→ ABOUT THIS TASK: Scan the data beneath this task and copy each line that includes "WARSZAWA".

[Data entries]
== == ==
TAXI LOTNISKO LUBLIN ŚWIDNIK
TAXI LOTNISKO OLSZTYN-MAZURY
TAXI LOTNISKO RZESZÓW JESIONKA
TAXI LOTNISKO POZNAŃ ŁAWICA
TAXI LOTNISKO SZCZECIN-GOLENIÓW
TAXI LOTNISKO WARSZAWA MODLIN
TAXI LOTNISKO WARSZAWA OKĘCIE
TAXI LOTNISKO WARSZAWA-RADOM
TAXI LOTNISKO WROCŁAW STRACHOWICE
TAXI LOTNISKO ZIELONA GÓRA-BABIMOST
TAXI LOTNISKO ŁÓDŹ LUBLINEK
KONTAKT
== == ==
→ OUTPUT FOR THIS EXERCISE:
TAXI LOTNISKO WARSZAWA MODLIN
TAXI LOTNISKO WARSZAWA OKĘCIE
TAXI LOTNISKO WARSZAWA-RADOM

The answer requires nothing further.